Who needs this technology stuff anyway?

I have a confession to make. I’m not really an ‘early adopter’ when it comes to new technology.

I suppose I object to using something, just because it’s new when the old one still works well enough. Some of it might be the farmer in me. After all, we’re in an industry which has been going strong for five thousand years or more. I suspect that after the first two or three millennia you get a bit jaded when yet another bright young thing comes along with the invention that’s going to turn the world upside down.
In ‘Queen Mary’s House’ in Jedburgh I saw a billhook, found at the battlefield
at Flodden where it had been dropped in 1513. It would take a standard modern handle. The ‘design parameters’ for a billhook were laid down a thousand years ago, and there has been no need to update them. I’ll try and fit a picture in about here so you know what I’m talking about.
BillHook

Then there are sheep shears. If I can cope with the technology there should be a picture of some bronze sheep shears found in Flag Fen, still in their carrying case!

Sheep shears

A mere three thousand years old. Or you could buy some from Amazon
http://www.amazon.co.uk/Silverline-988844-One-Handed-Shears/dp/B003TNNAYI/ref=sr_1_4?ie=UTF8&qid=1362402067&sr=8-4

Amazon sheepshears

I’m a believer in the fact that appropriate technology doesn’t die.
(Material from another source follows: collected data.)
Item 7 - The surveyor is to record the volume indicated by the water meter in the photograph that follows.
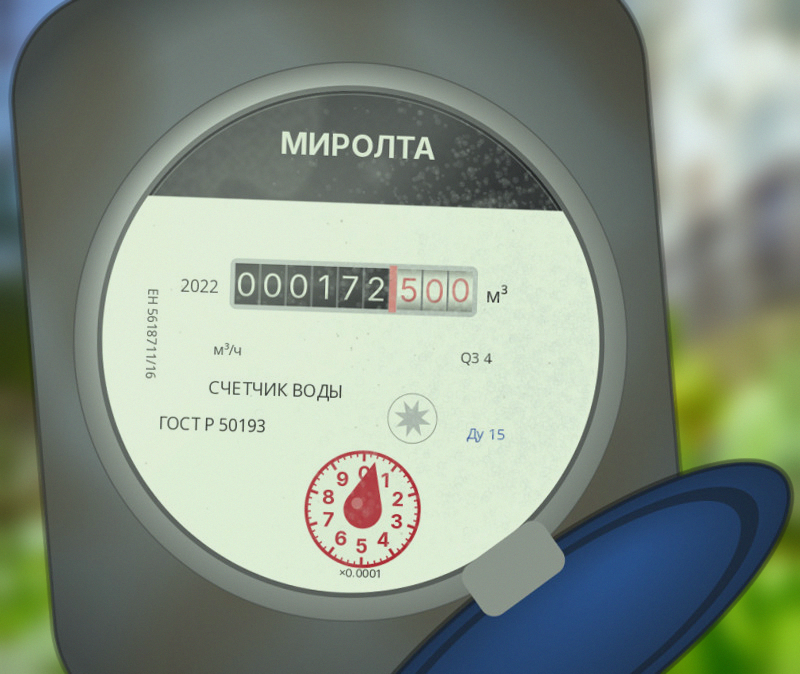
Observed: 172.5000 m³
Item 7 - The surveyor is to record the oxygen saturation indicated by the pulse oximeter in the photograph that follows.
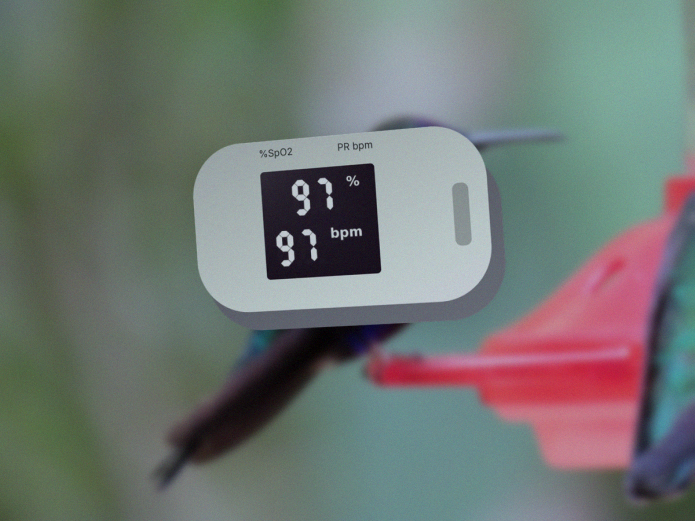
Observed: 97 %
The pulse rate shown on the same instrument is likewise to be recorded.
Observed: 97 bpm
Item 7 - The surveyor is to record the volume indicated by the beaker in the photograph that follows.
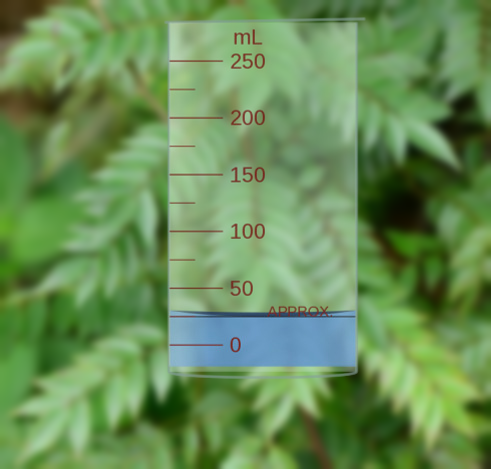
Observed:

Indeed you know those big black wrapped silage bales? To get the wrap off, in winter I’ve been know to carry a piece of flint in my pocket, because flint cuts that stuff better than steel.

At this point I’d better mention my mobile phone. It’s a nokia, it’ll do texts (but frankly the length of time it takes me to text, it’s faster to visit.) and of course I can talk to people on it. Or I can when it’s switched on, because as we don’t have signal here, it spends most of its life switched off in a drawer. OK it’s an elderly, probably obsolete phone, but it does ‘switched off in a drawer’ every bit as well as something more modern with all sorts of features.
I suppose that at some point I’ll have to buy a newer phone, but I’ve discovered that I can live perfectly happily without internet access on the move, and because my phone is always switched off, people who want me phone the landline and someone will take a message.
Indeed I’d suggest that landline phones are the way forward. You walk out the house and suddenly no one can get hold of you, so you can do whatever you want, get some work done, whatever, without being bothered by someone desperate to tell you ‘they’re on the train’ or ‘what are you doing at the moment’.